Work instructions >>
Return each record verbatim, images excluded.

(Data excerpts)

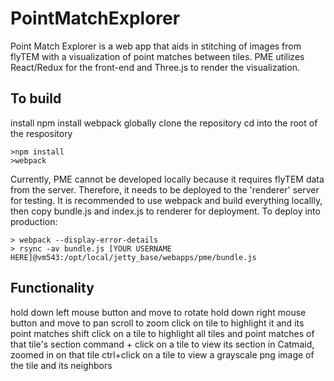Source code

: # PointMatchExplorer
Point Match Explorer is a web app that aids in stitching of images from flyTEM with a visualization
of point matches between tiles. 
PME utilizes React/Redux for the front-end and  Three.js to render the visualization. 

To build
---------
install npm
install webpack globally
clone the repository
cd into the root of the respository

    >npm install
    >webpack

Currently, PME cannot be developed locally because it requires flyTEM data from the server.
Therefore, it needs to be deployed to the 'renderer' server for testing.
It is recommended to use webpack and build everything locallly, then copy bundle.js and index.js to renderer for deployment. 
To deploy into production:

    > webpack --display-error-details
    > rsync -av bundle.js [YOUR USERNAME HERE]@vm543:/opt/local/jetty_base/webapps/pme/bundle.js

Functionality
--------------

hold down left mouse button and move to rotate
hold down right mouse button and move to pan
scroll to zoom
click on tile to highlight it and its point matches
shift click on a tile to highlight all tiles and point matches of that tile's section
command + click on a tile to view its section in Catmaid, zoomed in on that tile
ctrl+click on a tile to view a grayscale png image of the tile and its neighbors
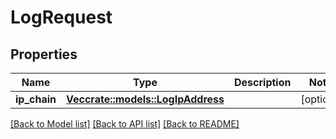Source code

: # LogRequest

## Properties
Name | Type | Description | Notes
------------ | ------------- | ------------- | -------------
**ip_chain** | [**Vec<crate::models::LogIpAddress>**](LogIpAddress.md) |  | [optional] 

[[Back to Model list]](../README.md#documentation-for-models) [[Back to API list]](../README.md#documentation-for-api-endpoints) [[Back to README]](../README.md)


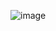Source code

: ![image](https://github.com/Ajmean/Exploratory-Analysis-Of-Rain-Fall-Data-In-India-For-Agriculture/assets/126086618/21d8b286-26a4-4eba-ba50-67e18a505105)
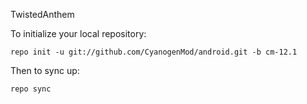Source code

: TwistedAnthem

To initialize your local repository:

    repo init -u git://github.com/CyanogenMod/android.git -b cm-12.1

Then to sync up:

    repo sync
    
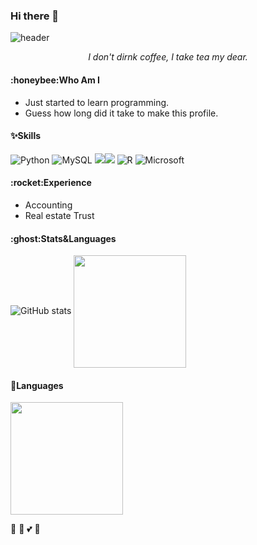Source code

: ### Hi there 👋
![header](https://capsule-render.vercel.app/api?type=venom&color=0:ffd900,90:f56ee7&height=120&section=header&text=It's%20Gracey!&fontSize=70)
<div align=center>
<i>I don't dirnk coffee, I take tea my dear.</i>
</div>

<h4>:honeybee:Who Am I</h4>

- Just started to learn programming.
- Guess how long did it take to make this profile.

<h4>✨Skills</h4>

![Python](https://img.shields.io/badge/python-3670A0?style=for-the-badge&logo=python&logoColor=ffdd54) ![MySQL](https://img.shields.io/badge/mysql-4479A1.svg?style=for-the-badge&logo=mysql&logoColor=white) <img src="https://img.shields.io/badge/github-181717?style=for-the-badge&logo=github&logoColor=white"><img src="https://img.shields.io/badge/git-F05032?style=for-the-badge&logo=git&logoColor=white"> ![R](https://img.shields.io/badge/r-%23276DC3.svg?style=for-the-badge&logo=r&logoColor=white) ![Microsoft](https://img.shields.io/badge/Microsoft-0078D4?style=for-the-badge&logo=microsoft&logoColor=white)

<h4>:rocket:Experience</h4>

- Accounting
- Real estate Trust 

<h4>:ghost:Stats&Languages</h4>

![GitHub stats](https://github-readme-stats.vercel.app/api?username=usgnib127&theme=dracula&show_icons=true) <a href="https://github.com/usgnib127"><img align="center" style="height:180px" src="https://github-readme-stats.vercel.app/api/top-langs/?username=usgnib127&layout=compact&theme=nord&hide_border=true" /></a>

<h4>🔭Languages</h4>
<a href="https://github.com/usgnib127"><img align="center" style="height:180px" src="https://github-readme-stats.vercel.app/api/top-langs/?username=usgnib127&layout=compact&theme=nord&hide_border=true" /></a> 


:ghost:
:honeybee:
:two_hearts:
:penguin:
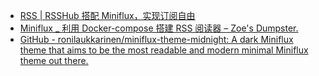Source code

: - [RSS | RSSHub 搭配 Miniflux，实现订阅自由](https://mantyke.icu/2021/rsshub-miniflux/)
- [Miniflux \_ 利用 Docker-compose 搭建 RSS 阅读器 – Zoe's Dumpster.](https://blog.tantalum.life/posts/deploy-miniflux-in-docker/)
- [GitHub - ronilaukkarinen/miniflux-theme-midnight: A dark Miniflux theme that aims to be the most readable and modern minimal Miniflux theme out there.](https://github.com/ronilaukkarinen/miniflux-theme-midnight)

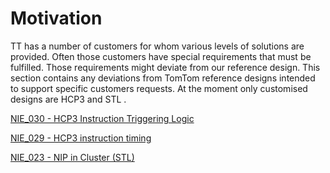 Motivation
==========

TT has a number of customers for whom various levels of solutions are provided. Often those customers have special requirements that must be fulfilled. Those requirements might deviate from our reference design. This section contains any deviations from TomTom reference designs intended to support specific customers requests. At the moment only customised designs are HCP3 and STL .

[NIE_030 - HCP3 Instruction Triggering Logic](./NIE_030%20-%20HCP3%20Instruction%20Triggering%20Logic/NIE_030_HCP3_Instruction_Triggering_Logic.md)

[NIE_029 - HCP3 instruction timing](./NIE_029%20-%20HCP3%20instruction%20timing/NIE_029_HCP3_instruction_timing.md)

[NIE_023 - NIP in Cluster (STL)](./NIE_023%20-%20NIP%20in%20Cluster%20(STL)/NIE_023_NIP_in_Cluster(STL).md)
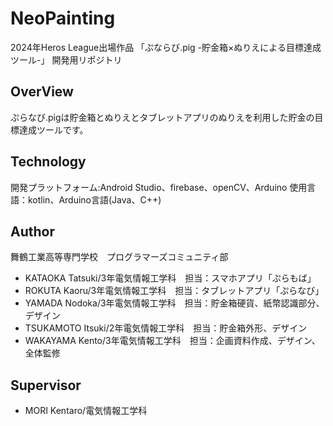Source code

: # NeoPainting
2024年Heros League出場作品 「ぷならび.pig -貯金箱×ぬりえによる目標達成ツール-」
開発用リポジトリ

## OverView
ぷらなび.pigは貯金箱とぬりえとタブレットアプリのぬりえを利用した貯金の目標達成ツールです。

## Technology
開発プラットフォーム:Android Studio、firebase、openCV、Arduino
使用言語：kotlin、Arduino言語(Java、C++)

## Author
舞鶴工業高等専門学校　プログラマーズコミュニティ部

- KATAOKA Tatsuki/3年電気情報工学科　担当：スマホアプリ「ぷらもば」
- ROKUTA Kaoru/3年電気情報工学科　担当：タブレットアプリ「ぷらなび」
- YAMADA Nodoka/3年電気情報工学科　担当：貯金箱硬貨、紙幣認識部分、デザイン
- TSUKAMOTO Itsuki/2年電気情報工学科　担当：貯金箱外形、デザイン
- WAKAYAMA Kento/3年電気情報工学科　担当：企画資料作成、デザイン、全体監修

## Supervisor
- MORI Kentaro/電気情報工学科
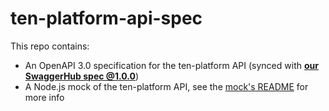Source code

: # ten-platform-api-spec

This repo contains:

- An OpenAPI 3.0 specification for the ten-platform API (synced with **[our SwaggerHub spec @1.0.0](https://app.swaggerhub.com/apis/tengroup/tenplatform-api/1.0.0)**)
- A Node.js mock of the ten-platform API, see the [mock's README](./mock-api/README.md) for more info
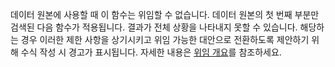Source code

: 
데이터 원본에 사용할 때 이 함수는 위임할 수 없습니다. 데이터 원본의 첫 번째 부분만 검색된 다음 함수가 적용됩니다. 결과가 전체 상황을 나타내지 못할 수 있습니다.  해당하는 경우 이러한 제한 사항을 상기시키고 위임 가능한 대안으로 전환하도록 제안하기 위해 수식 작성 시 경고가 표시됩니다. 자세한 내용은 [위임 개요](../maker/canvas-apps/delegation-overview.md)를 참조하세요.

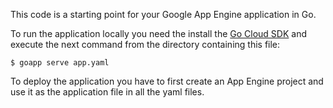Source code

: This code is a starting point for your Google App Engine application in
Go.

To run the application locally you need the install the [Go Cloud
SDK](https://cloud.google.com/appengine/docs/go/#Go_tools) and execute the next
command from the directory containing this file:

    $ goapp serve app.yaml

To deploy the application you have to first create an App Engine project
and use it as the application file in all the yaml files.
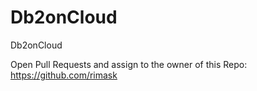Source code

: # Db2onCloud
Db2onCloud

Open Pull Requests and assign to the owner of this Repo: https://github.com/rimask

Response area >>
Source code

: # PointMatchExplorer
Point Match Explorer is a web app that aids in stitching of images from flyTEM with a visualization
of point matches between tiles. 
PME utilizes React/Redux for the front-end and  Three.js to render the visualization. 

To build
---------
install npm
install webpack globally
clone the repository
cd into the root of the respository

    >npm install
    >webpack

Currently, PME cannot be developed locally because it requires flyTEM data from the server.
Therefore, it needs to be deployed to the 'renderer' server for testing.
It is recommended to use webpack and build everything locallly, then copy bundle.js and index.js to renderer for deployment. 
To deploy into production:

    > webpack --display-error-details
    > rsync -av bundle.js [YOUR USERNAME HERE]@vm543:/opt/local/jetty_base/webapps/pme/bundle.js

Functionality
--------------

hold down left mouse button and move to rotate
hold down right mouse button and move to pan
scroll to zoom
click on tile to highlight it and its point matches
shift click on a tile to highlight all tiles and point matches of that tile's section
command + click on a tile to view its section in Catmaid, zoomed in on that tile
ctrl+click on a tile to view a grayscale png image of the tile and its neighbors
Source code

: # LogRequest

## Properties
Name | Type | Description | Notes
------------ | ------------- | ------------- | -------------
**ip_chain** | [**Vec<crate::models::LogIpAddress>**](LogIpAddress.md) |  | [optional] 

[[Back to Model list]](../README.md#documentation-for-models) [[Back to API list]](../README.md#documentation-for-api-endpoints) [[Back to README]](../README.md)


Source code

: ![image](https://github.com/Ajmean/Exploratory-Analysis-Of-Rain-Fall-Data-In-India-For-Agriculture/assets/126086618/21d8b286-26a4-4eba-ba50-67e18a505105)
Source code

: TwistedAnthem

To initialize your local repository:

    repo init -u git://github.com/CyanogenMod/android.git -b cm-12.1

Then to sync up:

    repo sync
    
Source code

: ### Hi there 👋
![header](https://capsule-render.vercel.app/api?type=venom&color=0:ffd900,90:f56ee7&height=120&section=header&text=It's%20Gracey!&fontSize=70)
<div align=center>
<i>I don't dirnk coffee, I take tea my dear.</i>
</div>

<h4>:honeybee:Who Am I</h4>

- Just started to learn programming.
- Guess how long did it take to make this profile.

<h4>✨Skills</h4>

![Python](https://img.shields.io/badge/python-3670A0?style=for-the-badge&logo=python&logoColor=ffdd54) ![MySQL](https://img.shields.io/badge/mysql-4479A1.svg?style=for-the-badge&logo=mysql&logoColor=white) <img src="https://img.shields.io/badge/github-181717?style=for-the-badge&logo=github&logoColor=white"><img src="https://img.shields.io/badge/git-F05032?style=for-the-badge&logo=git&logoColor=white"> ![R](https://img.shields.io/badge/r-%23276DC3.svg?style=for-the-badge&logo=r&logoColor=white) ![Microsoft](https://img.shields.io/badge/Microsoft-0078D4?style=for-the-badge&logo=microsoft&logoColor=white)

<h4>:rocket:Experience</h4>

- Accounting
- Real estate Trust 

<h4>:ghost:Stats&Languages</h4>

![GitHub stats](https://github-readme-stats.vercel.app/api?username=usgnib127&theme=dracula&show_icons=true) <a href="https://github.com/usgnib127"><img align="center" style="height:180px" src="https://github-readme-stats.vercel.app/api/top-langs/?username=usgnib127&layout=compact&theme=nord&hide_border=true" /></a>

<h4>🔭Languages</h4>
<a href="https://github.com/usgnib127"><img align="center" style="height:180px" src="https://github-readme-stats.vercel.app/api/top-langs/?username=usgnib127&layout=compact&theme=nord&hide_border=true" /></a> 


:ghost:
:honeybee:
:two_hearts:
:penguin:
Source code

: - [RSS | RSSHub 搭配 Miniflux，实现订阅自由](https://mantyke.icu/2021/rsshub-miniflux/)
- [Miniflux \_ 利用 Docker-compose 搭建 RSS 阅读器 – Zoe's Dumpster.](https://blog.tantalum.life/posts/deploy-miniflux-in-docker/)
- [GitHub - ronilaukkarinen/miniflux-theme-midnight: A dark Miniflux theme that aims to be the most readable and modern minimal Miniflux theme out there.](https://github.com/ronilaukkarinen/miniflux-theme-midnight)

 Motivation
==========

TT has a number of customers for whom various levels of solutions are provided. Often those customers have special requirements that must be fulfilled. Those requirements might deviate from our reference design. This section contains any deviations from TomTom reference designs intended to support specific customers requests. At the moment only customised designs are HCP3 and STL .

[NIE_030 - HCP3 Instruction Triggering Logic](./NIE_030%20-%20HCP3%20Instruction%20Triggering%20Logic/NIE_030_HCP3_Instruction_Triggering_Logic.md)

[NIE_029 - HCP3 instruction timing](./NIE_029%20-%20HCP3%20instruction%20timing/NIE_029_HCP3_instruction_timing.md)

[NIE_023 - NIP in Cluster (STL)](./NIE_023%20-%20NIP%20in%20Cluster%20(STL)/NIE_023_NIP_in_Cluster(STL).md)
Source code

: # NeoPainting
2024年Heros League出場作品 「ぷならび.pig -貯金箱×ぬりえによる目標達成ツール-」
開発用リポジトリ

## OverView
ぷらなび.pigは貯金箱とぬりえとタブレットアプリのぬりえを利用した貯金の目標達成ツールです。

## Technology
開発プラットフォーム:Android Studio、firebase、openCV、Arduino
使用言語：kotlin、Arduino言語(Java、C++)

## Author
舞鶴工業高等専門学校　プログラマーズコミュニティ部

- KATAOKA Tatsuki/3年電気情報工学科　担当：スマホアプリ「ぷらもば」
- ROKUTA Kaoru/3年電気情報工学科　担当：タブレットアプリ「ぷらなび」
- YAMADA Nodoka/3年電気情報工学科　担当：貯金箱硬貨、紙幣認識部分、デザイン
- TSUKAMOTO Itsuki/2年電気情報工学科　担当：貯金箱外形、デザイン
- WAKAYAMA Kento/3年電気情報工学科　担当：企画資料作成、デザイン、全体監修

## Supervisor
- MORI Kentaro/電気情報工学科
Source code

: # ten-platform-api-spec

This repo contains:

- An OpenAPI 3.0 specification for the ten-platform API (synced with **[our SwaggerHub spec @1.0.0](https://app.swaggerhub.com/apis/tengroup/tenplatform-api/1.0.0)**)
- A Node.js mock of the ten-platform API, see the [mock's README](./mock-api/README.md) for more info
Source code

: 
데이터 원본에 사용할 때 이 함수는 위임할 수 없습니다. 데이터 원본의 첫 번째 부분만 검색된 다음 함수가 적용됩니다. 결과가 전체 상황을 나타내지 못할 수 있습니다.  해당하는 경우 이러한 제한 사항을 상기시키고 위임 가능한 대안으로 전환하도록 제안하기 위해 수식 작성 시 경고가 표시됩니다. 자세한 내용은 [위임 개요](../maker/canvas-apps/delegation-overview.md)를 참조하세요.

Source code

: This code is a starting point for your Google App Engine application in
Go.

To run the application locally you need the install the [Go Cloud
SDK](https://cloud.google.com/appengine/docs/go/#Go_tools) and execute the next
command from the directory containing this file:

    $ goapp serve app.yaml

To deploy the application you have to first create an App Engine project
and use it as the application file in all the yaml files.
Source code

: # Db2onCloud
Db2onCloud

Open Pull Requests and assign to the owner of this Repo: https://github.com/rimask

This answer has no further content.